==== SELECTED PASSAGE ====

Well, there's two parts of this.
The experimental discovery, or even further back, the design and construction of the machine.
So there's an engineering issue.
There's a physics experiment issue and there's a theoretical issue.
I argued on the theory side that if it was going to go to theorists,
I saw an opportunity here that Angler and Brought were the first people to publish the mass mechanism,
and Angler was the only survivor there,
then Higgs was the only person among all of these who drew any attention to a massive boson,
and by accident maybe had given the indication of how to identify it where it produced,
which left one spot.
And I argued that that should go to Tom Kibble.
For two reasons.
One, I mean, he was the third party on a paper that wrote with Garelnik and Hagen,
which was published two months after this.
So, I mean, yes, they did this independently, but the bad luck is, you know, you don't
get prizes for coming in second. That's the regrettable reality. But he'd been involved with that.
But in my mind, I think the most singular theory contribution in the whole was actually in
1967 in a paper that Tom Kibble wrote on his own, which showed how to keep the photon massless
while giving masses to these other particles. And that might sound a bit trite, but it's not.
But up to that stage, what all of the work had been doing was highly theoretical.
It was showing how to make a mass mechanism in principle.
And Higgs had shown that if nature uses this, the test is that there will be this boson with certain characters.
But precisely how nature used this and where and how to build a theory, it was Kibble in 67 who showed how to do that.
And it was Kibble's paper that stimulated Stephen Weinstein.
to write his model of leptons. And he cites kibble very prominently in that. I also know that kibble
also inspired salaam to the importance of this whole business, which explained why it was when I was
a student before I knew all about this stuff and it was still very fresh. Salam always referred to it as
the Higgs kibble mechanism. So kibble, I think, was singular. So I wanted him to be the third of that.
And I was at a dinner on Kibble's 80th birthday.
And I think, I can't remember who it was,
but somebody from the physics Nobel committee was at that din.
And he had read the Infinity Pustle Walk, and he said to me,
well, Frankie said, how do you think we should deal with this?
And so I said, well, I said, I've made a lot of argument in my book.
I have read your book from cover to cover.
I thought, well, no pressure there.
I then said, I said, look, I said, this is my solution.
There's just been announced a new, I think it's called the Queen Elizabeth Prize for Engineering,
which has designs on being an engineering analog in stature of the Nobel Prize.
And I said, I think the Queen Elizabeth Prize should be awarded to, you know, Lynn Evans,
on whoever on behalf of the actual facility, the machine that they have,
built. The physics prize should be awarded in some combination to the experiments and or
or CERN for the discovery that they've made and that Angler as the survivor, Higgs and Kibble,
should be awarded the prize for chemistry. And that wasn't a facetious remark, because
my regard is that the application of everything they did really explains why we have
structure. And indeed,
Rutherford got the prize for chemistry.

====

(BRIEF A): Please change "book" to "volume" in the transcript passage that begins at "And he had read" and stops after "is my solution.", and give that passage back.
(BRIEF B): According to the transcript, what did the 1967 paper Tom Kibble wrote on his own show?
(BRIEF C): Decide whether each statement agrees with the transcript, answering yes or no and quoting the words that settle it: (i) Rutherford got the prize for chemistry. (ii) The speaker proposed that the Queen Elizabeth Prize go to the theorists. (iii) The speaker attended a dinner on Kibble's 70th birthday.
Work from the transcript alone.

==== SUPPLIED MATERIAL ====

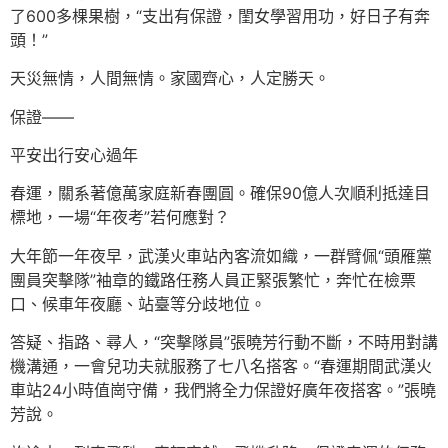
了600多棵果樹，“支出有保證，閨女學習用功，好日子有奔
頭！”
天災無情，人間無情。家國齊心，人定勝天。
保證——
平安出行安心過年
春運，關系著億萬家庭新春團圓。確保90億人次順利抵達目
標地，一場“年夜考”若何應對？
大年節一年夜早，武漢火車站內客流如織，一群臂佩“頭雁黨
團員突擊隊”袖章的鐵路任務人員正緊張繁忙，奔忙在檢票
口、候車年夜廳、站臺等分歧地位。
答疑、指路、尋人，“突擊隊員”張曉芳行動不斷，不時用對講
機溝通，一會兒功夫就服務了七八名搭客。“春運期間武漢火
車站24小時值崗守備，我們將全力保證好廣年夜搭客。”張曉
芳說。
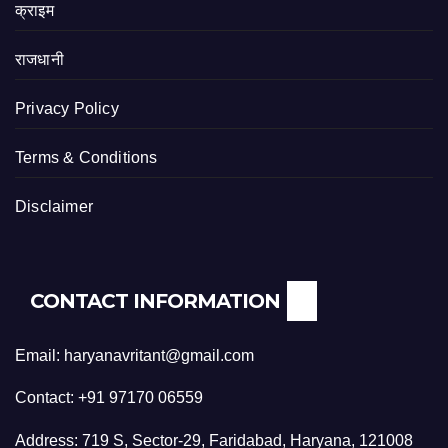
क्राइम
राजधानी
Privacy Policy
Terms & Conditions
Disclaimer
CONTACT INFORMATION
Email: haryanavritant@gmail.com
Contact: +91 97170 06559
Address: 719 S, Sector-29, Faridabad, Haryana, 121008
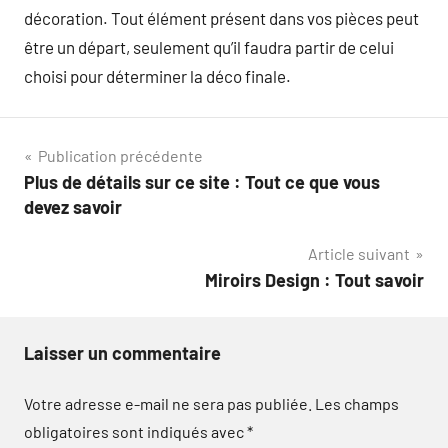
décoration. Tout élément présent dans vos pièces peut
être un départ, seulement qu’il faudra partir de celui
choisi pour déterminer la déco finale.
Navigation
Publication précédente
Plus de détails sur ce site : Tout ce que vous
de
devez savoir
l’article
Article suivant
Miroirs Design : Tout savoir
Laisser un commentaire
Votre adresse e-mail ne sera pas publiée.
Les champs
obligatoires sont indiqués avec
*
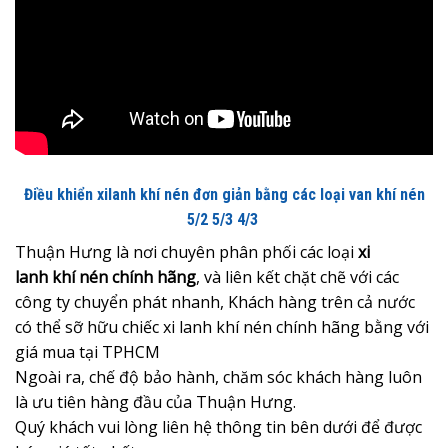
Điều khiển xilanh khí nén đơn giản bằng các loại van khí nén
5/2 5/3 4/3
Thuận Hưng là nơi chuyên phân phối các loại
xi
lanh khí nén chính hãng
, và liên kết chặt chẽ với các
công ty chuyển phát nhanh, Khách hàng trên cả nước
có thể sỡ hữu chiếc xi lanh khí nén chính hãng bằng với
giá mua tại TPHCM
Ngoài ra, chế độ bảo hành, chăm sóc khách hàng luôn
là ưu tiên hàng đầu của Thuận Hưng.
Quý khách vui lòng liên hệ thông tin bên dưới để được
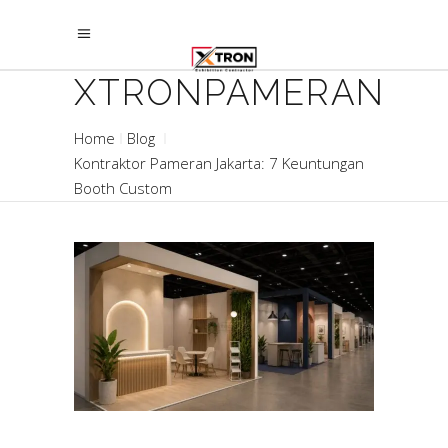
XTRONPAMERAN
Home
Blog
Kontraktor Pameran Jakarta: 7 Keuntungan
Booth Custom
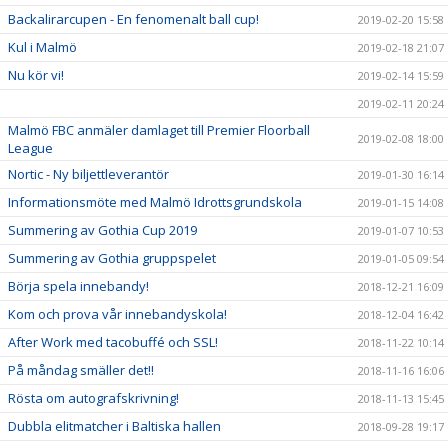
Backalirarcupen - En fenomenalt ball cup!
2019-02-20 15:58
Kul i Malmö
2019-02-18 21:07
Nu kör vi!
2019-02-14 15:59
2019-02-11 20:24
Malmö FBC anmäler damlaget till Premier Floorball
2019-02-08 18:00
League
Nortic - Ny biljettleverantör
2019-01-30 16:14
Informationsmöte med Malmö Idrottsgrundskola
2019-01-15 14:08
Summering av Gothia Cup 2019
2019-01-07 10:53
Summering av Gothia gruppspelet
2019-01-05 09:54
Börja spela innebandy!
2018-12-21 16:09
Kom och prova vår innebandyskola!
2018-12-04 16:42
After Work med tacobuffé och SSL!
2018-11-22 10:14
På måndag smäller det!!
2018-11-16 16:06
Rösta om autografskrivning!
2018-11-13 15:45
Dubbla elitmatcher i Baltiska hallen
2018-09-28 19:17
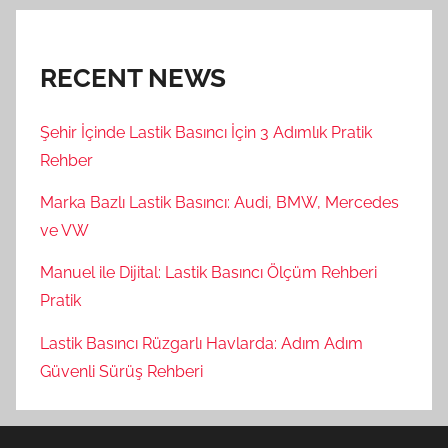
RECENT NEWS
Şehir İçinde Lastik Basıncı İçin 3 Adımlık Pratik
Rehber
Marka Bazlı Lastik Basıncı: Audi, BMW, Mercedes
ve VW
Manuel ile Dijital: Lastik Basıncı Ölçüm Rehberi
Pratik
Lastik Basıncı Rüzgarlı Havlarda: Adım Adım
Güvenli Sürüş Rehberi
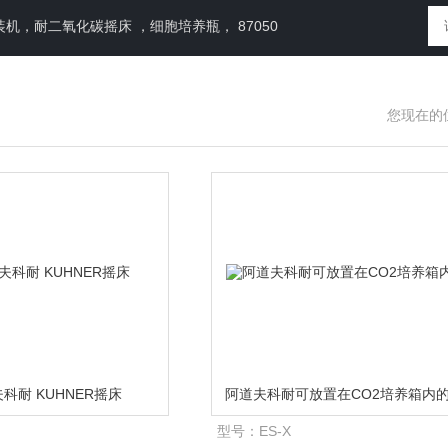
，耐二氧化碳摇床 ，细胞培养瓶， 87050
您现在的
科耐 KUHNER摇床
阿道夫科耐可放置在CO2培养箱内
型号：
ES-X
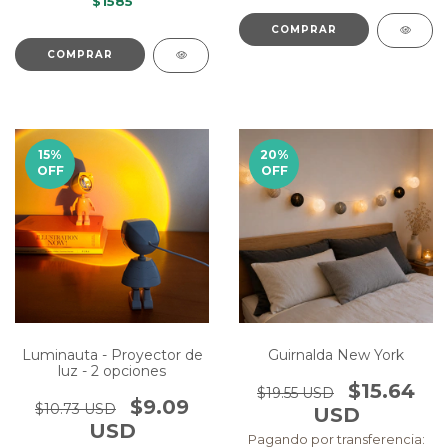
$1585
COMPRAR
15
%
20
%
OFF
OFF
Luminauta - Proyector de
Guirnalda New York
luz - 2 opciones
$15.64
$19.55 USD
$9.09
$10.73 USD
USD
USD
Pagando por transferencia:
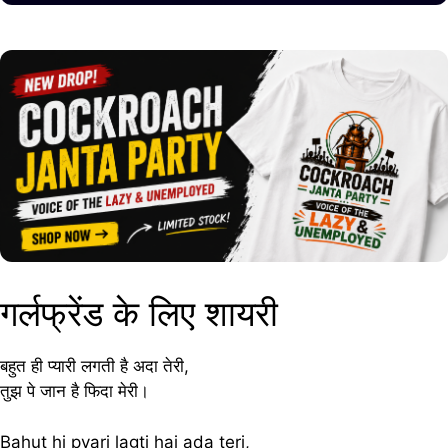
गर्लफ्रेंड के लिए शायरी
बहुत ही प्यारी लगती है अदा तेरी,
तुझ पे जान है फिदा मेरी।
Bahut hi pyari lagti hai ada teri,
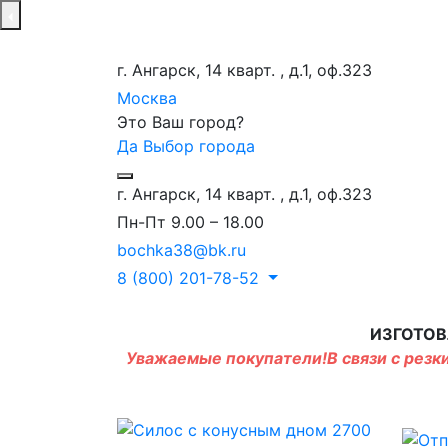
г. Ангарск, 14 кварт. , д.1, оф.323
Москва
Это Ваш город?
Да
Выбор города
г. Ангарск, 14 кварт. , д.1, оф.323
Пн-Пт 9.00 – 18.00
bochka38@bk.ru
8 (800) 201-78-52
ИЗГОТОВ
Уважаемые покупатели!В связи с резки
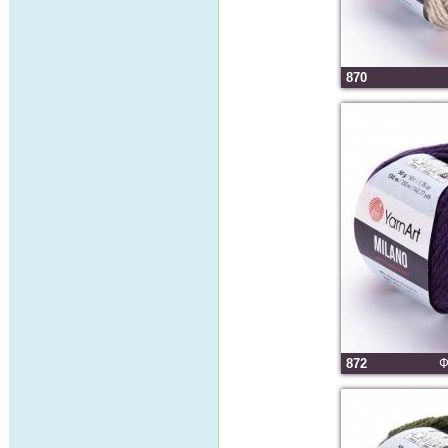
870
872
Ф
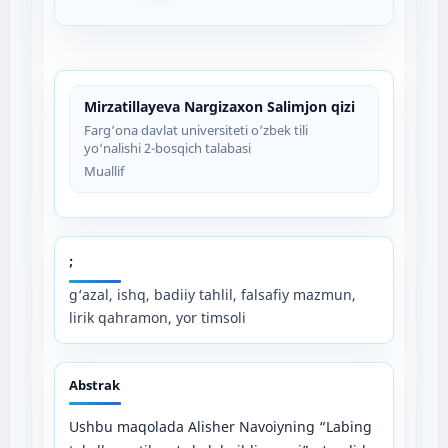
Mirzatillayeva Nargizaxon Salimjon qizi
Farg‘ona davlat universiteti o‘zbek tili
yo‘nalishi 2-bosqich talabasi
Muallif
;
g‘azal, ishq, badiiy tahlil, falsafiy mazmun,
lirik qahramon, yor timsoli
Abstrak
Ushbu maqolada Alisher Navoiyning “Labing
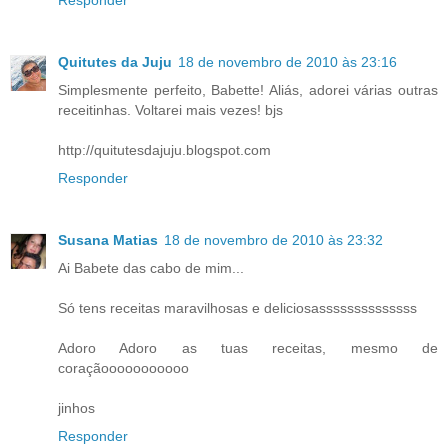
Quitutes da Juju
18 de novembro de 2010 às 23:16
Simplesmente perfeito, Babette! Aliás, adorei várias outras
receitinhas. Voltarei mais vezes! bjs
http://quitutesdajuju.blogspot.com
Responder
Susana Matias
18 de novembro de 2010 às 23:32
Ai Babete das cabo de mim...
Só tens receitas maravilhosas e deliciosassssssssssssss
Adoro Adoro as tuas receitas, mesmo de
coraçãooooooooooo
jinhos
Responder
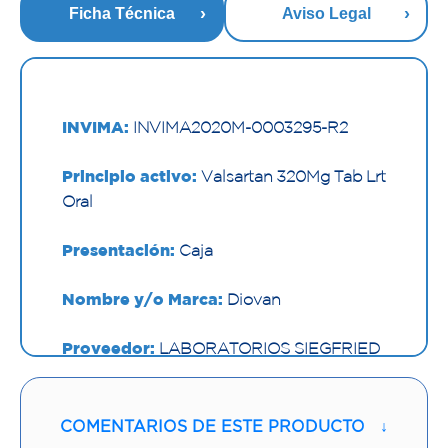
Ficha Técnica
Aviso Legal
INVIMA:
INVIMA2020M-0003295-R2
Principio activo:
Valsartan 320Mg Tab Lrt
Oral
Presentación:
Caja
Nombre y/o Marca:
Diovan
Proveedor:
LABORATORIOS SIEGFRIED
S.A
Vía de administración:
ORAL
COMENTARIOS DE ESTE PRODUCTO
↓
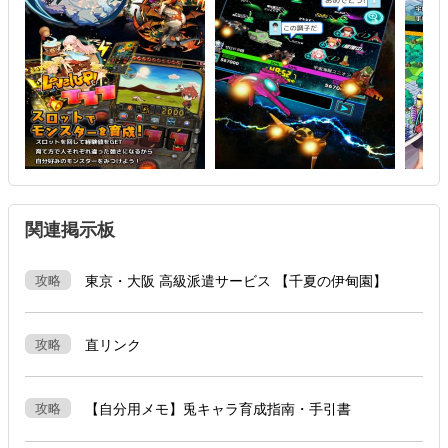
関連掲示板
攻略
東京・大阪 高級派遣サービス 【千夏の伊甸園】
攻略
直リンク
攻略
【自分用メモ】兎キャラ育成指南・手引書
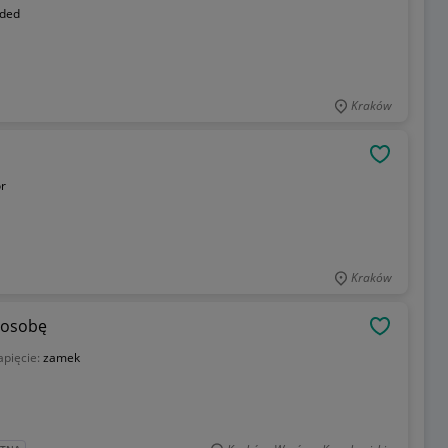
ided
Kraków
OBSERWU
or
Kraków
 osobę
OBSERWU
apięcie:
zamek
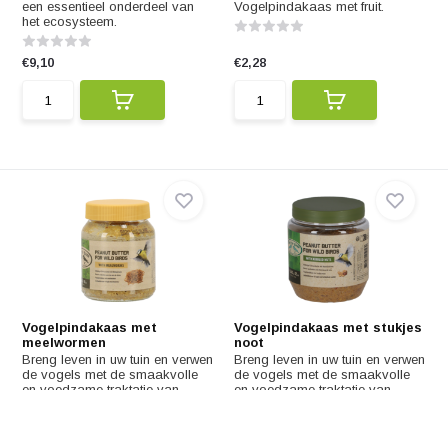
een essentieel onderdeel van
Vogelpindakaas met fruit.
het ecosysteem.
€9,10
€2,28
Vogelpindakaas met
Vogelpindakaas met stukjes
meelwormen
noot
Breng leven in uw tuin en verwen
Breng leven in uw tuin en verwen
de vogels met de smaakvolle
de vogels met de smaakvolle
en voedzame traktatie van
en voedzame traktatie van
Vogelpindakaas met
Vogelpindakaas met stukjes
meelwormen.
noot.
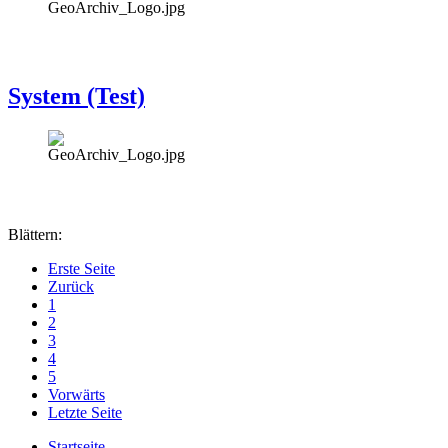
System (Test)
Blättern:
Erste Seite
Zurück
1
2
3
4
5
Vorwärts
Letzte Seite
Startseite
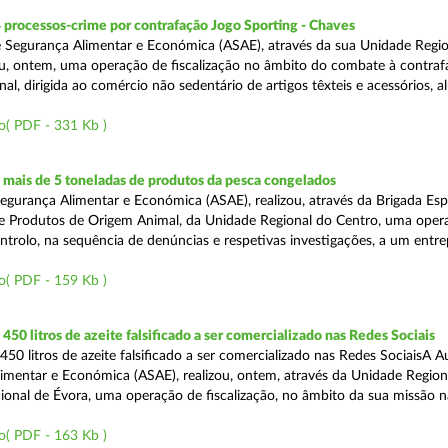
 processos-crime por contrafação Jogo Sporting - Chaves
 Segurança Alimentar e Económica (ASAE), através da sua Unidade Regio
zou, ontem, uma operação de fiscalização no âmbito do combate à contraf
al, dirigida ao comércio não sedentário de artigos têxteis e acessórios, al
o( PDF - 331 Kb )
mais de 5 toneladas de produtos da pesca congelados
egurança Alimentar e Económica (ASAE), realizou, através da Brigada Esp
de Produtos de Origem Animal, da Unidade Regional do Centro, uma oper
ontrolo, na sequência de denúncias e respetivas investigações, a um entr
o( PDF - 159 Kb )
50 litros de azeite falsificado a ser comercializado nas Redes Sociais
50 litros de azeite falsificado a ser comercializado nas Redes SociaisA A
imentar e Económica (ASAE), realizou, ontem, através da Unidade Region
onal de Évora, uma operação de fiscalização, no âmbito da sua missão 
o( PDF - 163 Kb )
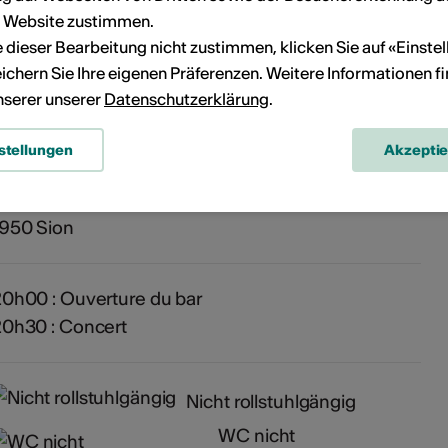
r Website zustimmen.
ie dieser Bearbeitung nicht zustimmen, klicken Sie auf «Einste
n
ichern Sie Ihre eigenen Präferenzen. Weitere Informationen f
unserer unserer
Datenschutzerklärung
.
oint 11
stellungen
Akzepti
ieu artistique et culturel
ue du Grand Pont 11
1950 Sion
0h00 : Ouverture du bar
0h30 : Concert
Nicht rollstuhlgängig
WC nicht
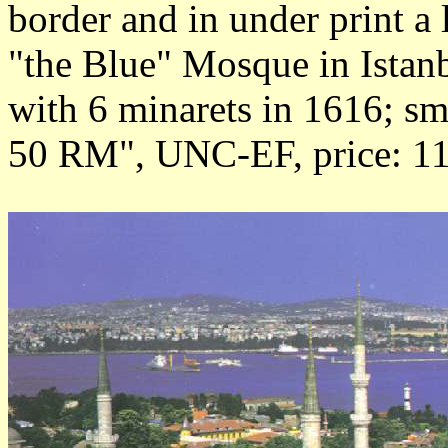
border and in under print a
"the Blue" Mosque in Istan
with 6 minarets in 1616; sma
50 RM", UNC-EF, price: 11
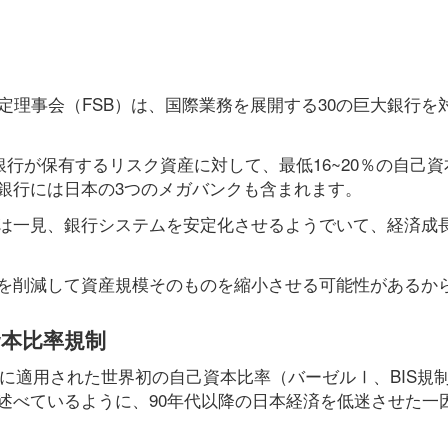
定理事会（FSB）は、国際業務を展開する30の巨大銀行を
銀行が保有するリスク資産に対して、最低16~20％の自己
銀行には日本の3つのメガバンクも含まれます。
は一見、銀行システムを安定化させるようでいて、経済成
を削減して資産規模そのものを縮小させる可能性があるか
本比率規制
行に適用された世界初の自己資本比率（バーゼルⅠ、BIS規
述べているように、90年代以降の日本経済を低迷させた一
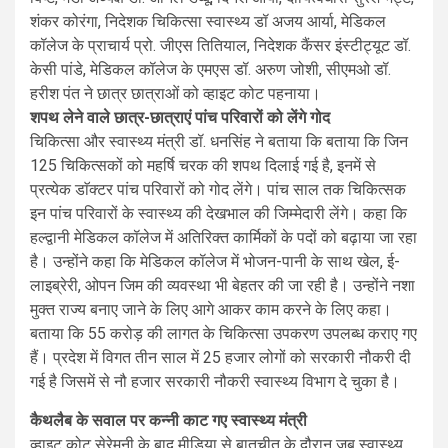
शंकर कोरंगा, निदेशक चिकित्सा स्वास्थ्य डॉ अजय आर्या, मेडिकल
कॉलेज के प्राचार्य प्रो. जीएस तितियाल, निदेशक कैंसर इंस्टीट्यूट डॉ.
केसी पांडे, मेडिकल कॉलेज के एमएस डॉ. अरुण जोशी, सीएमओ डॉ.
हरीश पंत ने छात्र छात्राओं को व्हाइट कोट पहनाया।
शपथ लेने वाले छात्र-छात्राएं पांच परिवारों को लेंगे गोद
चिकित्सा और स्वास्थ्य मंत्री डॉ. धनसिंह ने बताया कि बताया कि जिन
125 चिकित्सकों को महर्षि चरक की शपथ दिलाई गई है, इनमें से
प्रत्येक डाॅक्टर पांच परिवारों को गोद लेंगे। पांच साल तक चिकित्सक
इन पांच परिवारों के स्वास्थ्य की देखभाल की जिम्मेदारी लेंगे। कहा कि
हल्द्वानी मेडिकल कॉलेज में अतिरिक्त कार्मिकों के पदों को बढ़ाया जा रहा
है। उन्होंने कहा कि मेडिकल कॉलेज में भोजन-पानी के साथ खेल, ई-
लाइब्रेरी, ओपन जिम की व्यवस्था भी बेहतर की जा रही है। उन्होंने नशा
मुक्त राज्य बनाए जाने के लिए आगे आकर काम करने के लिए कहा।
बताया कि 55 करोड़ की लागत के चिकित्सा उपकरण उपलब्ध कराए गए
हैं। प्रदेश में विगत तीन साल में 25 हजार लोगों को सरकारी नौकरी दी
गई है जिसमें से नौ हजार सरकारी नौकरी स्वास्थ्य विभाग दे चुका है।
कैथलैब के सवाल पर कन्नी काट गए स्वास्थ्य मंत्री
व्हाइट कोट सेरेमनी के बाद मीडिया से बातचीत के दौरान जब स्वास्थ्य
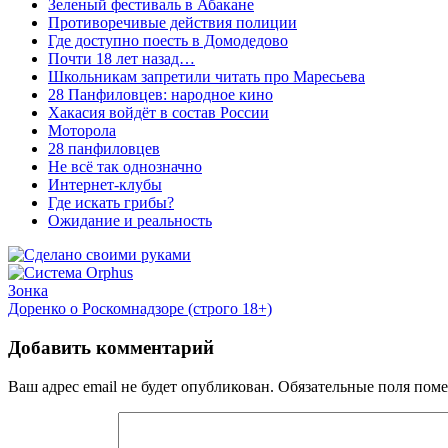
Зеленый фестиваль в Абакане
Противоречивые действия полиции
Где доступно поесть в Домодедово
Почти 18 лет назад…
Школьникам запретили читать про Маресьева
28 Панфиловцев: народное кино
Хакасия войдёт в состав России
Моторола
28 панфиловцев
Не всё так однозначно
Интернет-клубы
Где искать грибы?
Ожидание и реальность
Зонка
Доренко о Роскомнадзоре (строго 18+)
Добавить комментарий
Ваш адрес email не будет опубликован.
Обязательные поля пом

====

(EXERCISE RESPONSE A):
And he had read the Infinity Pustle Walk, and he said to me,
well, Frankie said, how do you think we should deal with this?
And so I said, well, I said, I've made a lot of argument in my volume.
I have read your volume from cover to cover.
I thought, well, no pressure there.
I then said, I said, look, I said, this is my solution.

(EXERCISE RESPONSE B): It showed how to keep the photon massless while giving masses to these other particles.

(EXERCISE RESPONSE C):
(i) Yes: "Rutherford got the prize for chemistry."
(ii) No: "I think the Queen Elizabeth Prize should be awarded to, you know, Lynn Evans"
(iii) No: "And I was at a dinner on Kibble's 80th birthday."